05 fevereiro 2013

A Trincheira da Anita, um modelo falido

Rua Anita Garibaldi  (AGAPAN/ Nessa)



Assistimos a um surto de obras em Porto Alegre, entre elas a denominada Trincheira da Anita, que projeta a escavação da rua Anita Garibaldi, plantando um viaduto em seu cruzamento com a avenida Carlos Gomes, com o alçamento de paredões de concreto em ambos os lados da via e,  dali, extirpando 240 árvores de médio e grande porte. Obra com dotação orçamentária original de 10 milhões de reais, já revistos e suplementados para 16 milhões. Verbas da Copa.

Os moradores da rua manifestam-se contrários, no que têm o resoluto apoio da Agapan. Nos dias de hoje, todos já vimos quem tende a ganhar e a perder com obras de gigaeventos, como os jogos Pan-Americanos do Rio de Janeiro e agora essa Copa do Mundo. Temos também uma vaga noção de como ganham. É ainda difícil ao cidadão comum o acesso aos complexos detalhes técnicos e aos costumes que regem o fluxo das enormes somas disponibilizadas.

Essa obra, em particular, tem como justificativa melhorar o trânsito de veículos nas ruas de Porto Alegre, mais e mais congestionadas pelo crescimento diário do número de automóveis. 
Por enquanto, apenas o poder público tem convicção de sua necessidade e utilidade, já que a sociedade, tendo à frente os moradores, foi sistematicamente ignorada na tentativa de sua discussão, só obtendo atenção após a ocupação da rua, acampando na frente das máquinas.
Aliás, estima-se hoje que 70% dos automóveis em circulação diária na cidade levam apenas o motorista.

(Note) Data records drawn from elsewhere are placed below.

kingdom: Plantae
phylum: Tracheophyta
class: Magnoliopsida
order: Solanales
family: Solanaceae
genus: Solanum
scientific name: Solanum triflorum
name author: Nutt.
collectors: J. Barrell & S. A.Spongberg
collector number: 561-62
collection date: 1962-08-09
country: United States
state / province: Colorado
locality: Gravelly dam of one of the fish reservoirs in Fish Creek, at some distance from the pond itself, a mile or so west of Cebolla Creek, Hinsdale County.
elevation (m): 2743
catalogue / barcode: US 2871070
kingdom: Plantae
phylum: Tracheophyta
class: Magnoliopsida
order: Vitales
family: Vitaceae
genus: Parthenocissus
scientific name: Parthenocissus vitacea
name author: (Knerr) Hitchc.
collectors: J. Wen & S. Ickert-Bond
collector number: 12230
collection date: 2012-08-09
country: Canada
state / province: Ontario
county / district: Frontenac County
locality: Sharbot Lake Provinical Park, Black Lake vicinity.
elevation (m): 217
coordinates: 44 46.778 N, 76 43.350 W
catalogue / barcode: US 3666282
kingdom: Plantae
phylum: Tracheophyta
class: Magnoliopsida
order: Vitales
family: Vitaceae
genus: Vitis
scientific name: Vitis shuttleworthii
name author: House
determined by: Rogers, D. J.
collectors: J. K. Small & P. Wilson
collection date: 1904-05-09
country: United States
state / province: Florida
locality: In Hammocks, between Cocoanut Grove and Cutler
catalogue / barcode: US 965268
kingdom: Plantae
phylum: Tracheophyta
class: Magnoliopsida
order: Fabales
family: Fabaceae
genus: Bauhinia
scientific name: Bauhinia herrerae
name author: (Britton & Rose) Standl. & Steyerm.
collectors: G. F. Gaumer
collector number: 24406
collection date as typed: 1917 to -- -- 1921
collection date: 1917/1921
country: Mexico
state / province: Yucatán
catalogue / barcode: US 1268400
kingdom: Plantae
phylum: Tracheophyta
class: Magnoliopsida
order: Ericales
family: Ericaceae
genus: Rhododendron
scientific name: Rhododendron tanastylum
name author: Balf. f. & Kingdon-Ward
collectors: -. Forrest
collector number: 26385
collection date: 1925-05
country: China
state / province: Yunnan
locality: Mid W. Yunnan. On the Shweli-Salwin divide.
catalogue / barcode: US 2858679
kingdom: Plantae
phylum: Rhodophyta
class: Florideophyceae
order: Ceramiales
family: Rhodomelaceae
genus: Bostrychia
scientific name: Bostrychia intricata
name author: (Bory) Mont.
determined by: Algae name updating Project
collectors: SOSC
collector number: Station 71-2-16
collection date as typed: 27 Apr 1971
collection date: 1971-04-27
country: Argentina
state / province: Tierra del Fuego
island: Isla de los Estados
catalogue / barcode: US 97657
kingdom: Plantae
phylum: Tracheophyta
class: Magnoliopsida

Uma tonelada, no mínimo, para transportar 70 kg. Convenhamos, em termos energéticos, coisa do século XIX.

Com os avanços tecnológicos de nossos dias, como a nossa sociedade não enxerga essa escancarada realidade? Ou melhor, por que não enxergamos essa escancarada realidade? Como nos conformamos com as condições viárias de Porto Alegre, que todos conhecemos? Como podemos acreditar que a solução disso tudo está em mais e mais obras, que, construídas com inestimáveis custos ambientais e sociais e enormes aportes financeiros, inauguram-se já desatualizadas? Posta a nova via em funcionamento, a resposta é sempre a mesma: ficou ruim, mas sem ela seria pior. Verdade ou não, optamos por aceitar a piora com otimismo.

Enquanto isso, capitais como Amsterdam gozam de outro problema, a falta de espaço para estacionar... bicicletas, para cuja solução vêm testando algumas tecnologias. Enquanto isso, nós, imbecilizados no interior de uma brilhante carcaça, com som e ar condicionado, levamos 10 minutos, ou mais, para andar 100 metros. Não importa, ela brilha, ela nos protege e nos diferencia. Ela nos dá, sobretudo, identidade! Imbecilizados, eu disse.

Não estamos sozinhos em Porto Alegre. O Planeta Terra funciona assim.  Zilhões de tonéis de petróleo refinados para gerar gasolina, fazendo de cada um de nós o feliz contemplado com parte da responsabilidade no lançamento de toneladas de Carbono na atmosfera. Aquecimento global, alguém lembra?

Árvores marcadas para morrer . (AGAPAN/Nessa)
Nós, da Agapan, apoiamos a luta dos moradores da Rua Anita Garibaldi por entendermos que esse modelo destruidor de vegetação e vida e gerador de concreto, com seus valores falidos e recursos desperdiçados, está errado.

Trabalhamos por uma sociedade atuante e informada, que se mobilize e também escolha representantes e administradores realmente comprometidos com a manutenção de um meio ambiente equilibrado e saudável, que se posicionem claramente contra esse atual modelo de hiperconsumo, que incentivem investimentos na pesquisa de novas tecnologias para dotação de um transporte público que constitua, realmente, alternativa ao automóvel individual. 
Representantes que exijam nada menos que isso, não só das empresas permissionárias, mas também das demais instâncias de governo, que incentivem o uso de transportes alternativos, que proponham uma mudança cultural, dizendo que, daqui por diante, nossa cidade vai preservar cada centímetro de sua vegetação, e que, em suma, vai rejeitar esse modelo perverso e já insuportável.